As the Extinction Rebellion activists have correctly understood, the fight against carbon emissions and human-made climate change is not a national one, but an international one. Jonathan Ford, writing in the Financial Times, points out,  “The EU cuts its carbon emissions by 12 per cent between 1990 and 2013, to 3.42 gigatonnes, and US growth has been constrained. But China’s output increased from 2.44 Gt to 10.27 Gt as the country has lifted hundreds of millions out of poverty…Beijing’s ‘Belt and Road’ initiative envisions hundreds of coal-fired power stations, of which 240 were underway in 2016. Overall, global emissions are up 60 per cent…” (April 22, 2019)
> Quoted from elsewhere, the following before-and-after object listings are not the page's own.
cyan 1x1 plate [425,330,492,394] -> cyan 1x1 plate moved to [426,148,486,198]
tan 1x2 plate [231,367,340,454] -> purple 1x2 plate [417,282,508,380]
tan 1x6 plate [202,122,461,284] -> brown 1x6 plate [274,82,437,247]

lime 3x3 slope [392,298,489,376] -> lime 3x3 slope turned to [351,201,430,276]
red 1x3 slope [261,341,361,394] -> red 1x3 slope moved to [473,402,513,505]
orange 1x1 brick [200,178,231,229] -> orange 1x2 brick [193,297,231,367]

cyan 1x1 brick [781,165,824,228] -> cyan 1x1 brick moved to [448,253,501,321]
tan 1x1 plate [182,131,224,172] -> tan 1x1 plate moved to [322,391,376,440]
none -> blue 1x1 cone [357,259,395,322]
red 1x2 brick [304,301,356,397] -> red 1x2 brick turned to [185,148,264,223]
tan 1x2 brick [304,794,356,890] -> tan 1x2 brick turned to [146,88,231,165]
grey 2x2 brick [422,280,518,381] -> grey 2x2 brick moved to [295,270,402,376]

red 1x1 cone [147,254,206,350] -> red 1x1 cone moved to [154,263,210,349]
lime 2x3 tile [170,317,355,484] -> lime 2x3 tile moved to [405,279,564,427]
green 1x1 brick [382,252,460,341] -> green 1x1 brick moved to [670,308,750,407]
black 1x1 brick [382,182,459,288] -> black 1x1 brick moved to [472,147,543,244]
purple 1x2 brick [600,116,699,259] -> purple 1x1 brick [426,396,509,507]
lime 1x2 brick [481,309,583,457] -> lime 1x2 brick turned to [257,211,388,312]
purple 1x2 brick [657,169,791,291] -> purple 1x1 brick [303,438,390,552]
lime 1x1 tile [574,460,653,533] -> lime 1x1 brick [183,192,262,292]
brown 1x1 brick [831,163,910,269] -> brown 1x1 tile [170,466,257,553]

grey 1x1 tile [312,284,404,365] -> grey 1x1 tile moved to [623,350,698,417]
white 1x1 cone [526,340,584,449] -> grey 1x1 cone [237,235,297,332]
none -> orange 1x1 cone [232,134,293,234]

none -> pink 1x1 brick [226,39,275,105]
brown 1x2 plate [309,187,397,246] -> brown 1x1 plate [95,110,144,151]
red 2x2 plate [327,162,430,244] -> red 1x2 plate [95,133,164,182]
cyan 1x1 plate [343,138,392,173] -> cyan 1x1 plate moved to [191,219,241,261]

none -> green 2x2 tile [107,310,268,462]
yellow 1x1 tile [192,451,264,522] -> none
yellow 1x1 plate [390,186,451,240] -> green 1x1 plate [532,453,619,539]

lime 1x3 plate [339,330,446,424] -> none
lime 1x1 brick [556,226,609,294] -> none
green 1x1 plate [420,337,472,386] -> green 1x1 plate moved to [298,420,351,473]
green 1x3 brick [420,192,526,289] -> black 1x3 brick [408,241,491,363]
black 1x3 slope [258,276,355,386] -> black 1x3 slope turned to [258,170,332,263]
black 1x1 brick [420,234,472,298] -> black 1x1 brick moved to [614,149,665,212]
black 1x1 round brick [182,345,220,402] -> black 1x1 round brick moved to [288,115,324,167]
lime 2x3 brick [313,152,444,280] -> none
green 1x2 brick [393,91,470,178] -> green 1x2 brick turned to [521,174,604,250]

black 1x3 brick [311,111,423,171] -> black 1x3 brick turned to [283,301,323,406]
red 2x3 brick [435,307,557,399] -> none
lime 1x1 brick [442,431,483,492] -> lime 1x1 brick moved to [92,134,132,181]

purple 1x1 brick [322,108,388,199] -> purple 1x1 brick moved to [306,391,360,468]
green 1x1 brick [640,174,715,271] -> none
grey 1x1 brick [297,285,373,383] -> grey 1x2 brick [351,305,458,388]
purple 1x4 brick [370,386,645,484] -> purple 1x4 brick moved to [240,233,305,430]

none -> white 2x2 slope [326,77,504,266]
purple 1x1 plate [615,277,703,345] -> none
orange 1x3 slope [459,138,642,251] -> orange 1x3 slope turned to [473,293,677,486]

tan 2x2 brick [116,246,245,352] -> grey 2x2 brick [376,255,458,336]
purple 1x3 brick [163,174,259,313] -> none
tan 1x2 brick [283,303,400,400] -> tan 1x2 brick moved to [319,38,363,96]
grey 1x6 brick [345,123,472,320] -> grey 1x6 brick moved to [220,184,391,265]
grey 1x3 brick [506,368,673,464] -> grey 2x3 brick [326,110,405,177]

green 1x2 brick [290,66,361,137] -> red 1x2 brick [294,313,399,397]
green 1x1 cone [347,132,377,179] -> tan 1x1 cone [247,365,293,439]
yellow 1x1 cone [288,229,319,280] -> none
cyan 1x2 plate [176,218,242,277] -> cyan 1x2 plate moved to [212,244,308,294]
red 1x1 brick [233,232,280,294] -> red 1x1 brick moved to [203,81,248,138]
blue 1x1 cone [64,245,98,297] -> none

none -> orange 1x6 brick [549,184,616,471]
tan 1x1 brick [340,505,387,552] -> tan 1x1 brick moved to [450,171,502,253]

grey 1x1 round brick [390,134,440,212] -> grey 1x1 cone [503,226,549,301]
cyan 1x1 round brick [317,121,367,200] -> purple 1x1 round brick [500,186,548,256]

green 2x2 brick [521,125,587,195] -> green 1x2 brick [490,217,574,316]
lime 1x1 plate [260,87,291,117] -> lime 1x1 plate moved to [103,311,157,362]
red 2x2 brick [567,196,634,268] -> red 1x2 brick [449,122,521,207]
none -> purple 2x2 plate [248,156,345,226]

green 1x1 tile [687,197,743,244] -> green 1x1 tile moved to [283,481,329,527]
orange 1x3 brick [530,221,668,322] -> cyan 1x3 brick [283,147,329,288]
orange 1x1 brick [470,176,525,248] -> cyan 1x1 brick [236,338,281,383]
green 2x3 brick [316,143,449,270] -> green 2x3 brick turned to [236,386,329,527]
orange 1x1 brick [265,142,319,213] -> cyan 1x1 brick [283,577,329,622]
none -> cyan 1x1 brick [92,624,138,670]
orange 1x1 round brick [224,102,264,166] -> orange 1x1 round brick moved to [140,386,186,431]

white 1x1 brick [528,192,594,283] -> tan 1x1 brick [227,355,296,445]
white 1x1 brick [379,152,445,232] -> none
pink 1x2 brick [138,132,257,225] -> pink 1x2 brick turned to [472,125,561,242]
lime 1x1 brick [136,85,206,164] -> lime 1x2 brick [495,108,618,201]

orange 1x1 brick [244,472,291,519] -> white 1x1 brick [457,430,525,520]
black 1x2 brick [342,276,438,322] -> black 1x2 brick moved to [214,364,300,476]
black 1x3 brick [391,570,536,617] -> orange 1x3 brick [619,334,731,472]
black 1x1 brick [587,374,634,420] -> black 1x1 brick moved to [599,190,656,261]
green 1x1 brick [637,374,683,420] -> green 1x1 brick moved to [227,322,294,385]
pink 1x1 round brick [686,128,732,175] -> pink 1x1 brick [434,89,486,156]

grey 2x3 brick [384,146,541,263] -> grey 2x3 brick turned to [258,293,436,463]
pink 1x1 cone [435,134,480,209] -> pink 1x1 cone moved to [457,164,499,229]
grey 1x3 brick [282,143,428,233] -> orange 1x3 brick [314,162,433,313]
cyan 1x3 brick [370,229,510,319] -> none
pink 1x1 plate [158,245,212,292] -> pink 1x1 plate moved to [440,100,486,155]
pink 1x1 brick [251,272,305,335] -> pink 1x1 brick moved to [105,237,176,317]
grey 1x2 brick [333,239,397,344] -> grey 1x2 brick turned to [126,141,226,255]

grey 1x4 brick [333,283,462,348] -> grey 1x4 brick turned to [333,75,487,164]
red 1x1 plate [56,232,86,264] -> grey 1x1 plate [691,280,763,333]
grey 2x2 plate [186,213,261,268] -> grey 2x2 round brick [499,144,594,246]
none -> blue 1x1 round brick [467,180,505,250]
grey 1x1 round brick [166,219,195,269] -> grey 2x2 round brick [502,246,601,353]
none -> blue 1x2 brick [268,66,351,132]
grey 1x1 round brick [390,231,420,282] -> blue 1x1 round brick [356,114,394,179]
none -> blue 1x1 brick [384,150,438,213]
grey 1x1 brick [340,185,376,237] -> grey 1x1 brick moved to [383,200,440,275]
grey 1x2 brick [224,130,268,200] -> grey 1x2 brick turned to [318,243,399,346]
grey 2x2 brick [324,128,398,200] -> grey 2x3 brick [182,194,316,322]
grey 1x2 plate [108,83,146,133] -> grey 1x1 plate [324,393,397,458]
The national frictions and rivalries between the capitalist powers great and small are barriers to rational human development and measures to save the planet. But these rivalries – in extreme cases leading to wars – are part and parcel of the capitalist economic system itself. Power, prestige and privilege are the hallmarks of a system build on individual greed, profit and enrichment.

In summary, Marxists are not indifferent to the dangers of climate change. Far from it. Faced with the sombre predictions of writers like Jem Bendall, we are just as appalled – and as fearful – as the average activist in Extinction Rebellion. But we want to believe that there are tools available – in science, technology and human ingenuity – that would be available to tackle this and other social ills successfully. The problem is that these tools are not at the moment in the hands of rational people. They need to be.

We applaud the energy, enthusiasm and commitment of the activists in the Extinction Rebellion movement, but we would strongly urge its supporters and all ‘climate-change activists’ to join us in the labour and socialist movement. Join us in a somewhat different but more meaningful Rebellion – to get rid of the capitalist system, replace it with a socialist system based on democratic planning and ownership of national and international economies, and to put humanity in the position of being able to solve its problems.